Candice Bergen, who looked magnificent and like a real movie star, also took a rather insignificant spot. Chevy Chase shook hands and hugged a couple of friends, including artist Eric Fischl. 60 Minutes producer Don Hewitt came late and sat in the side chairs. Writer Steven Gaines, who's chronicled the Hamptons extensively, chatted with New York's star radio personality Joan Hamburg. People cried. There was a lot of wiping away of tears.

It didn't matter that we in the tent couldn't see the service. It only made sense that the chapel was for family only.

A few celebrities did make it into the sanctuary, which seemed only right: Billy Joel, ex-wife Christie Brinkley, and her husband Peter Cook, were more than just Nick and Toni's regulars. Billy and Christie's daughter, Alexa, grew up in the restaurant; her school artwork hangs on the walls. They belonged inside.

Broadway writer Peter Stone was also there. Fellow restaurateurs from the city, Bobby Flay (Mesa Grill) and a newly slim Drew Nieporent (Nobu, etc.) were also privileged. Jeff's only real competitor in the Hamptons, the very popular Jerry Della Femina and his wife Judy Licht, sat outside.
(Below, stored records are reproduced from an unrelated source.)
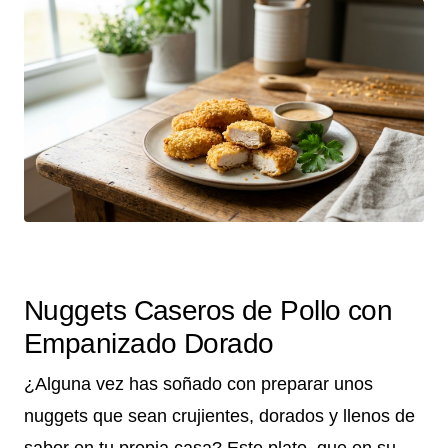
Nuggets Caseros de Pollo con
Empanizado Dorado
¿Alguna vez has soñado con preparar unos
nuggets que sean crujientes, dorados y llenos de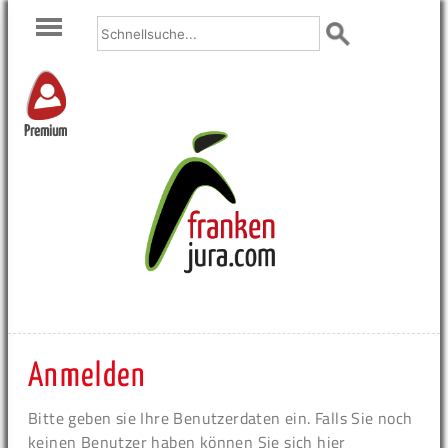
Premium
Anmelden
Bitte geben sie Ihre Benutzerdaten ein. Falls Sie noch
keinen Benutzer haben können Sie sich hier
But the real tribute to Jeff was that they all came, every single one of them, all the hotshots and the bold-faced names, a group of people who are harder to get together in one place at one time than Arafat and Barak. Even more impressive, that just as in the restaurant, they were cheek-by-jowl with the regular people, the locals, the staffs who worked for Jeff, the dentists and lawyers and doctors and bankers and artists and construction workers.
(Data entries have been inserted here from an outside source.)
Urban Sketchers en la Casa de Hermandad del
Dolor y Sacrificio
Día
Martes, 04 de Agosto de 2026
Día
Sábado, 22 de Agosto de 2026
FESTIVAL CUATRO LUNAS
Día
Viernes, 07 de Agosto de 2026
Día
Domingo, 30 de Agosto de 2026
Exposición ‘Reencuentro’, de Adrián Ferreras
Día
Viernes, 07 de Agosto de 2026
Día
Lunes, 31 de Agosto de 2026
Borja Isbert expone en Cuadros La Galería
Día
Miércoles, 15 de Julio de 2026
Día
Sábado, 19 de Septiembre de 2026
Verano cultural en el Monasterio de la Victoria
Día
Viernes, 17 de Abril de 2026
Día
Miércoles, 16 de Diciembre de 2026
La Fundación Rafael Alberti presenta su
They, we, sat and listened as Jeff's sisters, his first cousin, his brother-in-law, father-in-law, business partner, and close friend all recalled his warm sense of humor, his penchant for wisecracks and the many instances of Jeff — who was of average height — jumping onto a chair or the maitre d's podium, a menu shading his eyes, trying to figure out what tables were available, or which one was finishing up so no one would have to wait at his very friendly bar.

It's been a crazy summer in the Hamptons. First public-relations legend John Scanlon keeled over and died. Then Lizzie Grubman backed into 16 people. Writer Peter Maas, who was universally adored, died in August after complications from surgery. Then Jeff Salaway.

Were we always heading toward some kind of social apocalypse? Several people were overheard suggesting that this was all universal karma, some kind of payback for excessive living.

I don't think so, though. Although it seemed like the end of a great novel of manners, Jeff's funeral was one of the saddest events I can remember attending. And one of the most enlightening.

For two hours, it seemed, the clocks all stopped. Gossip was halted. Forks were put down. And we learned about someone who maybe we hadn't completely appreciated and most certainly had taken for granted, a man who a thousand people considered their close friend even though they couldn't possibly have known him that well.

It turns out that at the center of this decade of cold decadence in the Hamptons, there was a warm heart beating after all. Too bad we had to wait so long to find out. And now we'll have only the memory.